SUSUNAN batu bata merah berusia lebih dari seribu tahun ini populer disebut Candi Lor. Letaknya berada di Jalan Panglima Sudirman, Desa Candirejo, Kecamatan Loceret, Kabupaten Nganjuk. Siapa sangka, candi yang secara fisik nampak akan ambruk ini adalah cikal bakal terbentuknya daerah bernama Anjuk Ladang, atau yang kini dikenal dengan nama Kabupaten Nganjuk.
Hal yang unik dari Candi Lor yaitu keberadaan pohon kepuh besar yang tumbuh tepat di badan bangunan candi. Kondisinya menyerupai Kuil Ta Prohm di komplek Candi Angkor Wat, Kamboja. Akar tanaman bernama latin Sterculia Foetida itu menjalar ke segala arah, menembus sela-sela bebatuan hingga terlihat seperti mencengkram candi.
“Pohon kepuh itu membuat candi tidak roboh atau ambruk meski di beberapa bagian telah lapuk termakan usia,” ujar Puji Hariono, Juru Pelihara Candi Lor, Rabu 13 Oktober 2021.
Puji menjelaskan, tanaman kepuh tersebut berusia sekitar 500 tahun. Sejak pertama kali ditemukan pada era Kolonial Belanda, pohon itu sudah menempel di tubuh candi. Sedangkan menurut para arkeolog, pohon ini kemungkinan tumbuh dari biji-biji yang dibawa oleh kelelawar. Ketika melintas, kelelawar barangkali secara tidak sengaja menjatuhkan biji kepuh ke dalam sela-sela bata candi.

Ketinggian pohon kepuh kini sekitar 30 meter yang mempunyai diameter mencapai empat meter, dengan kemiringan sekitar 60 derajat. Kendati tampak masih kokoh, masyarakat sekitar tidak berani naik atau mengambil dahan maupun ranting. Sebab, masyarakat khawatir hal itu membuat candi runtuh, mengingat kondisi bebatuannya yang sudah mulai rapuh.
“Beberapa tahun lalu pohon itu sempat disuntik obat-obatan kimia, agar bisa mati atau tumbang,” kata Puji.

● ● ● ● ●

Butir Tugas -
Tolong tulis ulang bagian teks tentang Candi Lor, mulai dari "Hal yang unik" dan terus hingga "sela-sela bata candi.", dengan mengganti "kelelawar" menjadi "burung".

● ● ● ● ●

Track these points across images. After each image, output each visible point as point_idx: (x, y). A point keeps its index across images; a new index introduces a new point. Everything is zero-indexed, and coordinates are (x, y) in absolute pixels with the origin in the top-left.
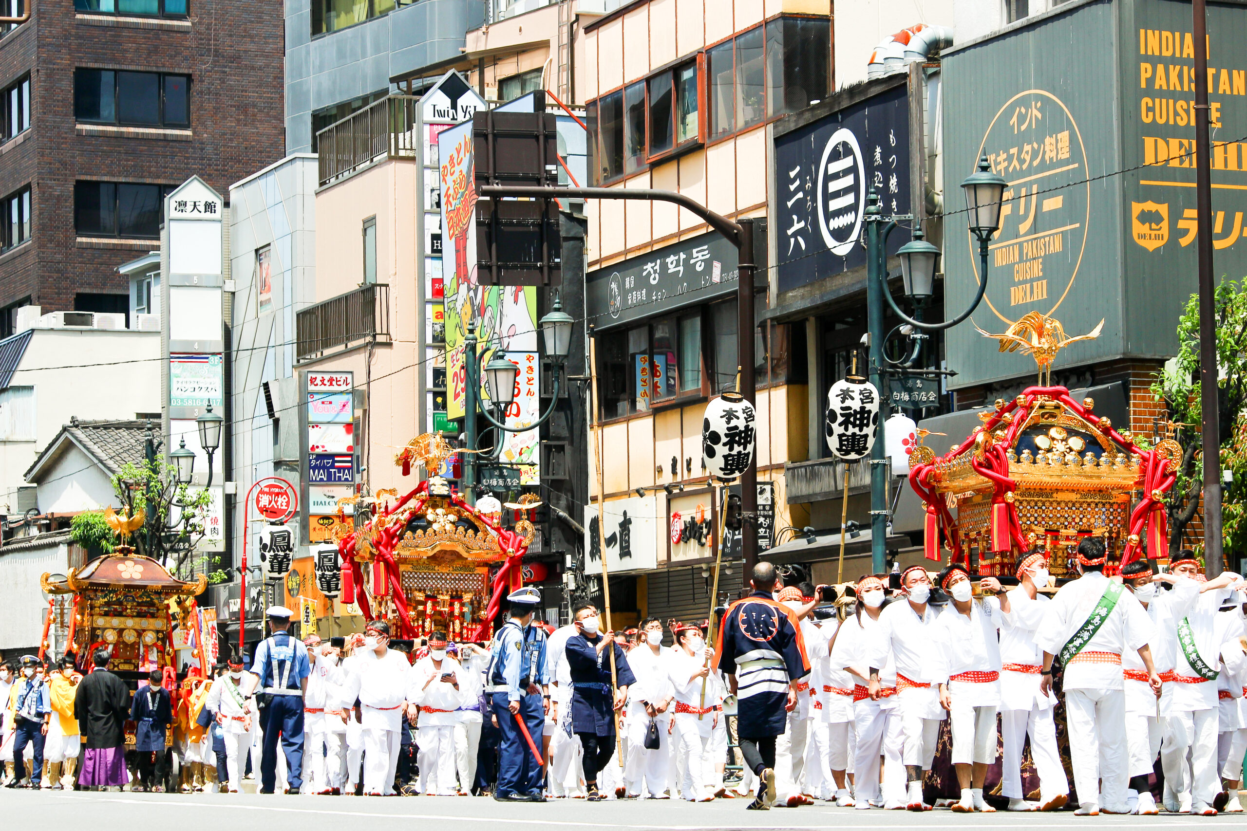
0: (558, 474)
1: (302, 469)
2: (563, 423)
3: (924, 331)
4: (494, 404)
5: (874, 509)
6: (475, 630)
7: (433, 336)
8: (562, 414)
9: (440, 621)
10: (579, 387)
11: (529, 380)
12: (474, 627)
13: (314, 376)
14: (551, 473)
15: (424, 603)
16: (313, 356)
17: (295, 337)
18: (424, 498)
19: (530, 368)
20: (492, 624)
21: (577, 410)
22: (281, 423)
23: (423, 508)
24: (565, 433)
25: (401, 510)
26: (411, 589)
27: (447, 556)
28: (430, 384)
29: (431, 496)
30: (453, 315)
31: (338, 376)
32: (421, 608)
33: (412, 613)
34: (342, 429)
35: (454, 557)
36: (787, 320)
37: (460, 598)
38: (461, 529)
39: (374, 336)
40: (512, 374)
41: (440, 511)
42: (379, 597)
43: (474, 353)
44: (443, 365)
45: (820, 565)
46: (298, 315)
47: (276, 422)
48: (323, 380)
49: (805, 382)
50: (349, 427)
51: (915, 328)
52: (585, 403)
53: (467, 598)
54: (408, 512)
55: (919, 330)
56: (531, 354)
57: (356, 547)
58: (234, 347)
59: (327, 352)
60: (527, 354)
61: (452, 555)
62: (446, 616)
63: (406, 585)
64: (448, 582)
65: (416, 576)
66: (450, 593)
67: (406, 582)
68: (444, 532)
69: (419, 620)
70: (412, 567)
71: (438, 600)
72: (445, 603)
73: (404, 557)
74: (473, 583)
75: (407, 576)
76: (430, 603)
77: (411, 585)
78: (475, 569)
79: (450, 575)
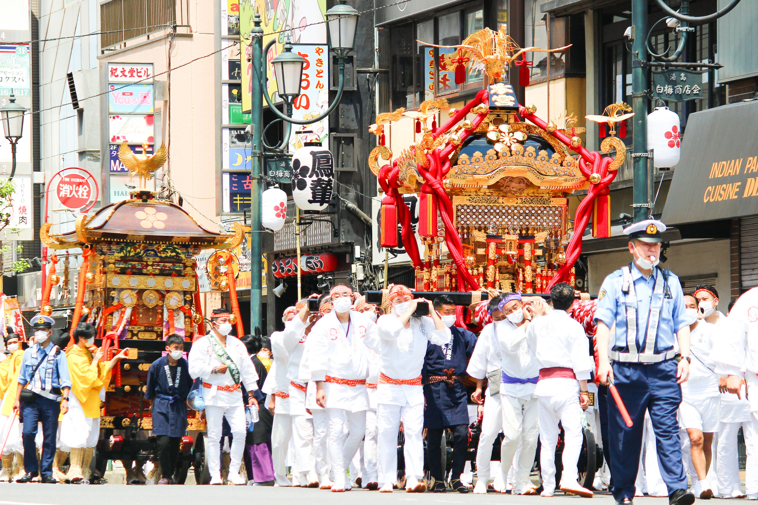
0: (347, 166)
1: (103, 159)
2: (353, 115)
3: (690, 24)
4: (281, 96)
5: (636, 203)
6: (551, 278)
7: (229, 28)
8: (352, 107)
9: (506, 268)
10: (368, 80)
11: (319, 73)
12: (550, 273)
13: (114, 67)
14: (340, 165)
15: (485, 246)
16: (118, 47)
17: (100, 28)
18: (483, 111)
19: (320, 61)
20: (573, 270)
21: (366, 103)
22: (85, 113)
23: (483, 124)
24: (354, 125)
25: (455, 127)
26: (468, 228)
27: (513, 184)
28: (225, 76)
29: (493, 108)
30: (247, 7)
31: (139, 67)
32: (481, 251)
33: (471, 258)
34: (142, 120)
35: (522, 185)
36: (564, 13)
37: (530, 238)
38: (531, 149)
39: (175, 28)
40: (299, 66)
41: (504, 127)
42: (429, 239)
43: (261, 46)
44: (238, 57)
45: (596, 256)
46: (102, 6)
47: (81, 113)
48: (123, 72)
49: (583, 76)
50: (150, 118)
51: (681, 21)
52: (374, 95)
53: (541, 237)
54: (463, 129)
55: (685, 23)
56: (321, 47)
57: (400, 175)
58: (42, 37)
59: (131, 43)
60: (316, 47)
61: (520, 183)
62: (514, 261)
63: (462, 222)
64: (515, 217)
65: (474, 211)
66: (518, 232)
67: (462, 219)
68: (509, 154)
69: (479, 267)
70: (469, 200)
71: (503, 241)
72: (513, 245)
73: (458, 187)
74: (548, 218)
75: (462, 210)
76: (492, 245)
77: (468, 222)
78: (550, 201)
79: (518, 208)
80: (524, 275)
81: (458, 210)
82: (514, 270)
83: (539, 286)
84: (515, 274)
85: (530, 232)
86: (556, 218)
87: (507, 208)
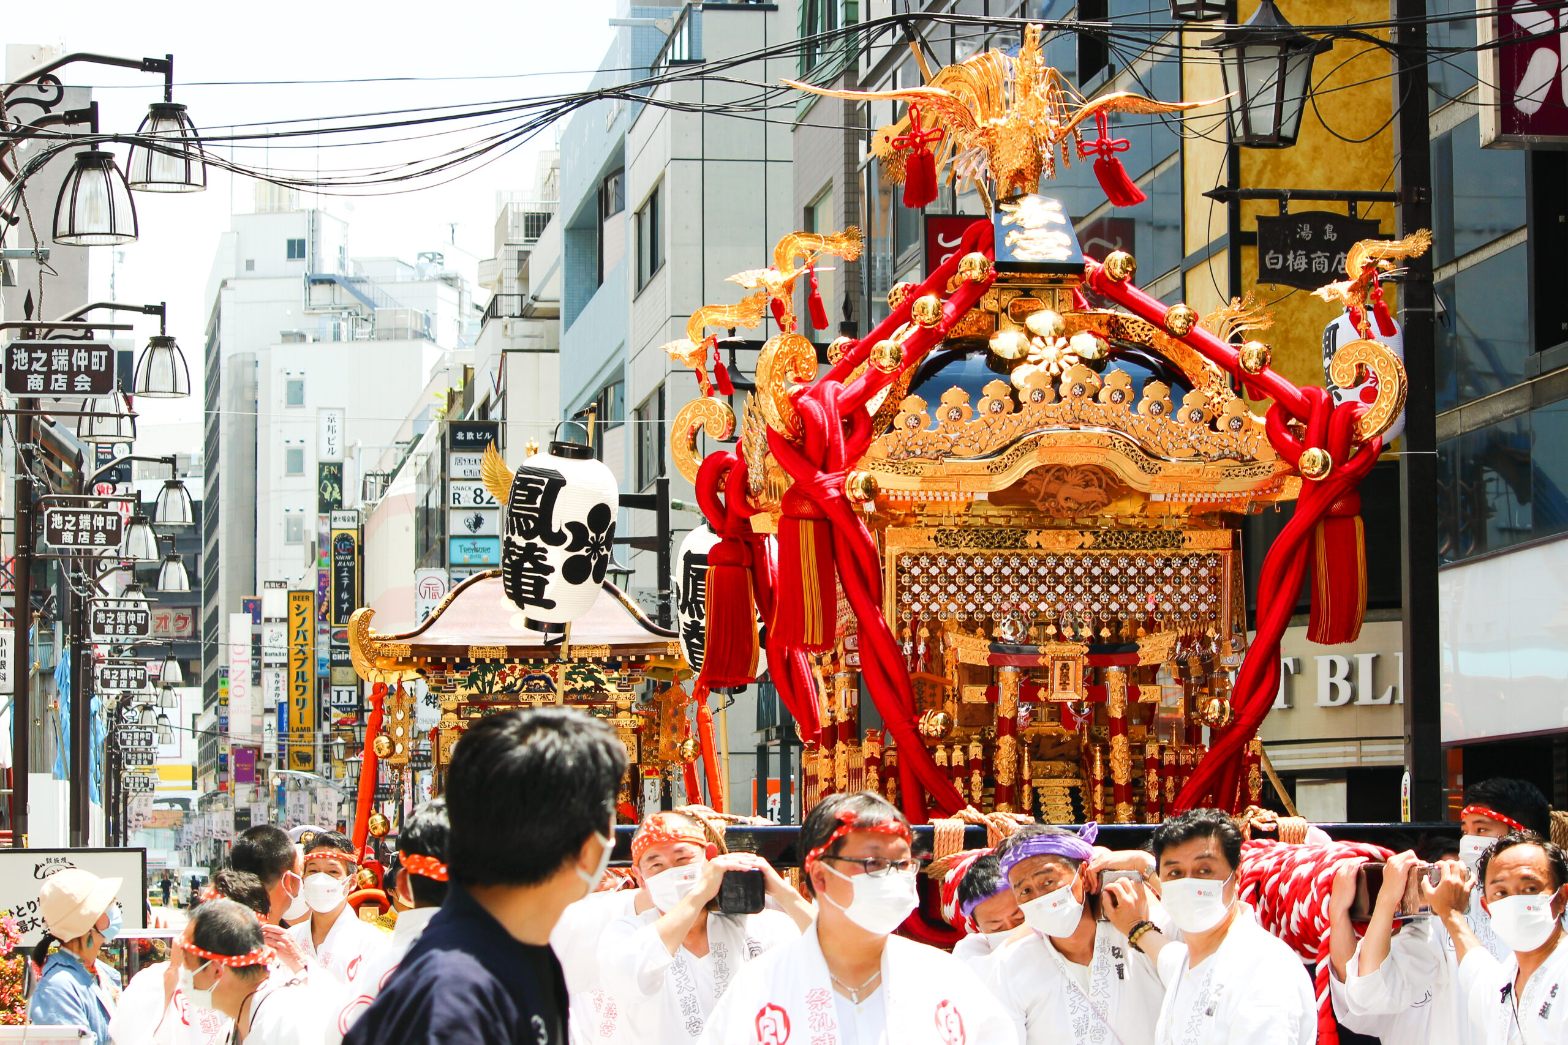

● ● ● ● ●

Penyelesaian Soal -
Hal yang unik dari Candi Lor yaitu keberadaan pohon kepuh besar yang tumbuh tepat di badan bangunan candi. Kondisinya menyerupai Kuil Ta Prohm di komplek Candi Angkor Wat, Kamboja. Akar tanaman bernama latin Sterculia Foetida itu menjalar ke segala arah, menembus sela-sela bebatuan hingga terlihat seperti mencengkram candi.
“Pohon kepuh itu membuat candi tidak roboh atau ambruk meski di beberapa bagian telah lapuk termakan usia,” ujar Puji Hariono, Juru Pelihara Candi Lor, Rabu 13 Oktober 2021.
Puji menjelaskan, tanaman kepuh tersebut berusia sekitar 500 tahun. Sejak pertama kali ditemukan pada era Kolonial Belanda, pohon itu sudah menempel di tubuh candi. Sedangkan menurut para arkeolog, pohon ini kemungkinan tumbuh dari biji-biji yang dibawa oleh burung. Ketika melintas, burung barangkali secara tidak sengaja menjatuhkan biji kepuh ke dalam sela-sela bata candi.